心に友だちがいれば強くなれると、感じる絵本でした。
 
 
夜空を見上げ、ひときわ輝くひとつの星を見つけたとき、その星が歩いている自分の後をついてきているみたいに思ったことはないでしょうか。それはまるで私を見守ってくれているかのようです。
 
 
この絵本の主人公であるキツネは森の奥に一匹で住んでいます。見上げる空にある星ひとつをたったひとりの友だちだと思います。ある日、星がいなくなってしまい、キツネは元気をなくして、閉じこもってしまいました。
 
 
友だちはいない。
 
 
自分がこの世界にひとりぽっちだと感じ、とても苦しく何もしたくなくなります。再び動き出すにはどうすればいいのでしょう。キツネが動き出せたのは周りからの刺激と、自分の欲求でした。 キツネは大きな声を出して、星を探し続けます。探し続ければ見つけられる。探さなければ決して見つかりません。
 
 
「みあげてごらん」キツネは気付きました。
 
 
その言葉に導かれてキツネが空を仰げば、無数の星が輝いています。たくさんの星の中に友だちの星もいると、キツネは感じとりました。 
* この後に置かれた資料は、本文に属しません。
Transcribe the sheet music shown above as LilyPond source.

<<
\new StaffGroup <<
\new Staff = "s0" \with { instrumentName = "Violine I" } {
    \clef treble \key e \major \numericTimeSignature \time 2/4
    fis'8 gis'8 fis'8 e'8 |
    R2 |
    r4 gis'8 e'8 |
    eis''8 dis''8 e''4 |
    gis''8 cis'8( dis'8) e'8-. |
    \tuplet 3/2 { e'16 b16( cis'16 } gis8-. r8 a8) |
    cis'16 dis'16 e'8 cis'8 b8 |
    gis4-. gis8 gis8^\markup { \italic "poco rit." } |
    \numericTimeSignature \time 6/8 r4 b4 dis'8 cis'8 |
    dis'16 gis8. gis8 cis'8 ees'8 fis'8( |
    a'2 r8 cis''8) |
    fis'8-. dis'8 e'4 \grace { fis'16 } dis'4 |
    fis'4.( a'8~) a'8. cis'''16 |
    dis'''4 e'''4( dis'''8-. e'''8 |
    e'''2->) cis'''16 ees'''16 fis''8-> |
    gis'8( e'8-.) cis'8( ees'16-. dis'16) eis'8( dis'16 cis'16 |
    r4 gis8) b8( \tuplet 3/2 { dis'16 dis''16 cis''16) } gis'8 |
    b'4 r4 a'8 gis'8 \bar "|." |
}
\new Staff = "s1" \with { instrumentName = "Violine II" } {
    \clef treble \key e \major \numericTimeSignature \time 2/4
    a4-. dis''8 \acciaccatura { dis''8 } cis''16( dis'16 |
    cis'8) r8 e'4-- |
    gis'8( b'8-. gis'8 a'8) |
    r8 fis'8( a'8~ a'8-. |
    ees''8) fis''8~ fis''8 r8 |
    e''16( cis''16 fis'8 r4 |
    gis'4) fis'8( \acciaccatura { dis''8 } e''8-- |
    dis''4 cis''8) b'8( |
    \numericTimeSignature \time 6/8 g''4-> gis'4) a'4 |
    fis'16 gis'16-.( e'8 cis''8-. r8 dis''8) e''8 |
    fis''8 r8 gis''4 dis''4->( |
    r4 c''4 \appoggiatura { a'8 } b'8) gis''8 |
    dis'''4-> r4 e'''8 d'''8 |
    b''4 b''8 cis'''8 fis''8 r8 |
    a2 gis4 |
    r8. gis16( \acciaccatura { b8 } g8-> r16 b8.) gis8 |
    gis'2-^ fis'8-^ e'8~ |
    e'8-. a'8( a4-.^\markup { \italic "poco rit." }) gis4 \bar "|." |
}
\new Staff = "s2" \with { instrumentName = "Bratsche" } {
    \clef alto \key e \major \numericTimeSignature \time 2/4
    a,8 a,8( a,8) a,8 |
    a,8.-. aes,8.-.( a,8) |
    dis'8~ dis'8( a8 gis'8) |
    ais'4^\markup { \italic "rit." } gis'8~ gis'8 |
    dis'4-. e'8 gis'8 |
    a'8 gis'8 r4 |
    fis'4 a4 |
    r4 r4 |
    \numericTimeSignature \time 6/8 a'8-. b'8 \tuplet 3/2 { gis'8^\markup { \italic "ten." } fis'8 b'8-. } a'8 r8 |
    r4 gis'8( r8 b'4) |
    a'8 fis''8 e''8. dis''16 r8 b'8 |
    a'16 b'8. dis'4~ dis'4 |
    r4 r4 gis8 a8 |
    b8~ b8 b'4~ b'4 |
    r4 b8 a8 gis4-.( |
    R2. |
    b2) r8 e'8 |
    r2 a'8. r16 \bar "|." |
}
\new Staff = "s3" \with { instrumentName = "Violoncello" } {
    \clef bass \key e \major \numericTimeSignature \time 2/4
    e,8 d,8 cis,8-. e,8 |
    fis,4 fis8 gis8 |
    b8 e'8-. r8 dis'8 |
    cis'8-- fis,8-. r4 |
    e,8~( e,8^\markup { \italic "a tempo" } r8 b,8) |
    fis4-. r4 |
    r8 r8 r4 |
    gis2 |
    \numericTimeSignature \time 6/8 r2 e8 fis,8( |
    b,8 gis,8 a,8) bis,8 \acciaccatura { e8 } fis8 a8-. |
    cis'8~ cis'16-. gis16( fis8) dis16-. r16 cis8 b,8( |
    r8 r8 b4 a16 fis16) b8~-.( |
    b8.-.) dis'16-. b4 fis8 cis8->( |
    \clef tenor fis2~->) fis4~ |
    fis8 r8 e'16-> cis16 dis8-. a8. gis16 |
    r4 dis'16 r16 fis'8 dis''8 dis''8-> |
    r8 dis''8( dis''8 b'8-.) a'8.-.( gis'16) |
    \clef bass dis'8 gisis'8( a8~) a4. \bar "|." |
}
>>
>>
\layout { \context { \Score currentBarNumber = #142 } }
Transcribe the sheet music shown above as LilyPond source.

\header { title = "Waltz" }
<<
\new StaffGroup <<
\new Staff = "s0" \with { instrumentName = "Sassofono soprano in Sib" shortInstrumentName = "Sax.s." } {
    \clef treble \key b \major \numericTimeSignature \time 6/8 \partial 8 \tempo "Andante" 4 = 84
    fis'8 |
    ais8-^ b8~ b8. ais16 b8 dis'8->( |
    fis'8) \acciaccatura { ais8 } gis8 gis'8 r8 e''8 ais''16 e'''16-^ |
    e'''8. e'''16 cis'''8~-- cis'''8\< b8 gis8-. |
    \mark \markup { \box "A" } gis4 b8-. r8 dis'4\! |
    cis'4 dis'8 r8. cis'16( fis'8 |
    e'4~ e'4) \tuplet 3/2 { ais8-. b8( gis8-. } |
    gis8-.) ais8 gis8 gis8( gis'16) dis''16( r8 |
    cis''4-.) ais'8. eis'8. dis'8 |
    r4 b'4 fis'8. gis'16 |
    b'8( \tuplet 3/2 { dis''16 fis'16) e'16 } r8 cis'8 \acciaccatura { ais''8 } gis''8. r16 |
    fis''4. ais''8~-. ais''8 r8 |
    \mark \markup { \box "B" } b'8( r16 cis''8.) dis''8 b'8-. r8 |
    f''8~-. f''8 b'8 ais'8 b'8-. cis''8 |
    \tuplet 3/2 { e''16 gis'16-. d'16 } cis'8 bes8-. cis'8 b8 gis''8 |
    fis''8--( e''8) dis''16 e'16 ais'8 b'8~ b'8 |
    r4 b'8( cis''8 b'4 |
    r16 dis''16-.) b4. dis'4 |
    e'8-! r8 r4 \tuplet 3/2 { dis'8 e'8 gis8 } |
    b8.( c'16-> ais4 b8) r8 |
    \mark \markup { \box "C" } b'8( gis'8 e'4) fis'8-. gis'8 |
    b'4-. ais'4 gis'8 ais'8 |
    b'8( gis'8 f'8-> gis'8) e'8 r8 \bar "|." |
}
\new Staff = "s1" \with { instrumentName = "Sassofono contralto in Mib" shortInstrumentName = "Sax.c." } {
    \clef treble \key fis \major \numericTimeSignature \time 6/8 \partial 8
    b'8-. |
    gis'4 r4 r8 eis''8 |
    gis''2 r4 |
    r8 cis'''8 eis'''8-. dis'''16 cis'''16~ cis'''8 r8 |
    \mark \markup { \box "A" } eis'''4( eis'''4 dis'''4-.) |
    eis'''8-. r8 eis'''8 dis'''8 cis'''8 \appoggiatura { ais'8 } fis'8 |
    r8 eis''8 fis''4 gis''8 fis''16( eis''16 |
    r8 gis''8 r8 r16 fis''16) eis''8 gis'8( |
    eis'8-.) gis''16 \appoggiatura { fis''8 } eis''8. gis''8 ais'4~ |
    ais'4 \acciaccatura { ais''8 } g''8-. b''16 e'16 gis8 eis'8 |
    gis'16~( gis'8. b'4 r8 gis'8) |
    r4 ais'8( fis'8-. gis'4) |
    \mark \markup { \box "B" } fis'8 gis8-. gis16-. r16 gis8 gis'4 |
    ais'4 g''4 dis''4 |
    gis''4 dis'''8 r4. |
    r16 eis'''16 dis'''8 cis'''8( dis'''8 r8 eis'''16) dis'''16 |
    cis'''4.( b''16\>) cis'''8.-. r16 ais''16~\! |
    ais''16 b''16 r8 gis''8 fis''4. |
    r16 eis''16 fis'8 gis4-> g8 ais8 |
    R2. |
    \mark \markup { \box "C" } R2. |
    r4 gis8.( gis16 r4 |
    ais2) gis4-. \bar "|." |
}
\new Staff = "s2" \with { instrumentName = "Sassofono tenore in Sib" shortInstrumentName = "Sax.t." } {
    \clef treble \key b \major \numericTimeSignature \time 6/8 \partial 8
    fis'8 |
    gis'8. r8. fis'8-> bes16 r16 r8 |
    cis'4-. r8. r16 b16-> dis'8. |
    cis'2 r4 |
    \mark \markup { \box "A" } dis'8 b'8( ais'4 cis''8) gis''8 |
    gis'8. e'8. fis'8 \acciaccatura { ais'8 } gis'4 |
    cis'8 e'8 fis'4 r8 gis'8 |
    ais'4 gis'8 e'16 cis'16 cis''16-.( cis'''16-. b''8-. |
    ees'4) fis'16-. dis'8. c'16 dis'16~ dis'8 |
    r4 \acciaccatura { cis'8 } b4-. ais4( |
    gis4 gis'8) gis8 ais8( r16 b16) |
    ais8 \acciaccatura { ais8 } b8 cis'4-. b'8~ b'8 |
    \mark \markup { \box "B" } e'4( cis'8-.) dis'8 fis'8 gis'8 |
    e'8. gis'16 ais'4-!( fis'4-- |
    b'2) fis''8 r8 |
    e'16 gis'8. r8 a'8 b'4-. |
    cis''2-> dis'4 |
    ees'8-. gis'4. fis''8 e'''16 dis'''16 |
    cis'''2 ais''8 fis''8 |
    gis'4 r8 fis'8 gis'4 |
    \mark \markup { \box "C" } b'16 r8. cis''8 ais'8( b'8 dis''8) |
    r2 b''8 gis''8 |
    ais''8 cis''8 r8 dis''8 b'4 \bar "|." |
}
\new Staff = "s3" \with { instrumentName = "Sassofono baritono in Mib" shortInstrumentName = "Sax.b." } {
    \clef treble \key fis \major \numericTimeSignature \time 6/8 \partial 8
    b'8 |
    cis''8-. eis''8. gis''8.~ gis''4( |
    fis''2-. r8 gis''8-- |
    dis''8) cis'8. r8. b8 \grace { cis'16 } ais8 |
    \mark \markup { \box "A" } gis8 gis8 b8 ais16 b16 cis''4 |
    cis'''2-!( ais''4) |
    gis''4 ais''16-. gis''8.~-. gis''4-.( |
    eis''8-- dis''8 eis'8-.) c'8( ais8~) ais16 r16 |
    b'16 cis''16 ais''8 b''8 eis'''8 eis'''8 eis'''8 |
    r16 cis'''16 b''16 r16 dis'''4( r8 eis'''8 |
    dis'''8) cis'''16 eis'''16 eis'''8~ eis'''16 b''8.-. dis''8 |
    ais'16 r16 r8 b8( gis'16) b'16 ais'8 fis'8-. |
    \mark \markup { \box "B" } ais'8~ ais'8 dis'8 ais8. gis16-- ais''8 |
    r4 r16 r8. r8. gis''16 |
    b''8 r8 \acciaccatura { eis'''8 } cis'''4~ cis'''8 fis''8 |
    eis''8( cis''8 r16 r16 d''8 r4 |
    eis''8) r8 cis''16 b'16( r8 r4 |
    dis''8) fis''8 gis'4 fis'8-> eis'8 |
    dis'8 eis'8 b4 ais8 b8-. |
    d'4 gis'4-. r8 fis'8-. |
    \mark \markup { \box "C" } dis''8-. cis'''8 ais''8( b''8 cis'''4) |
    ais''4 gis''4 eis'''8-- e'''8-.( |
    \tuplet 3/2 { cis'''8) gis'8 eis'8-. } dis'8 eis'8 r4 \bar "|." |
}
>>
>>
生きているものはだれでもひとりであり、またひとりではないのだと思います。周りにはたくさんの生が存在し自らもそのひとつだからです。
キツネはひとり、森に帰って行きますが、体中に星が光っていました。 孤独を経験し考え感じたことで、見えなかったたくさんの星が見えるようになったのだと思います。
 
 
 プレゼントによい本です。
 
 
抑えた色で描かれ、デザイン性が高く、落ち着いた美しさのある絵本です。うっそうとした森の様子やたくさんの生き物たちの息づかいが感じられます。
虫がものすごく嫌いな人はダメかもしれません。リアルには描かれていませんが、コガネ虫がうごめいているのが上手に表現されているからです。
 
 
「大丈夫だよ」と伝えたい人に贈りたいです。
 
 
私の一番の友だちは死んだ愛犬です。人によっては猫だったり子どもの頃の友だちだったり大好きだったおばあちゃんだったりするかもしれません。そばにいなくても空に星がこんなにたくさんあるのだから、その中に友だちの星もきっといます。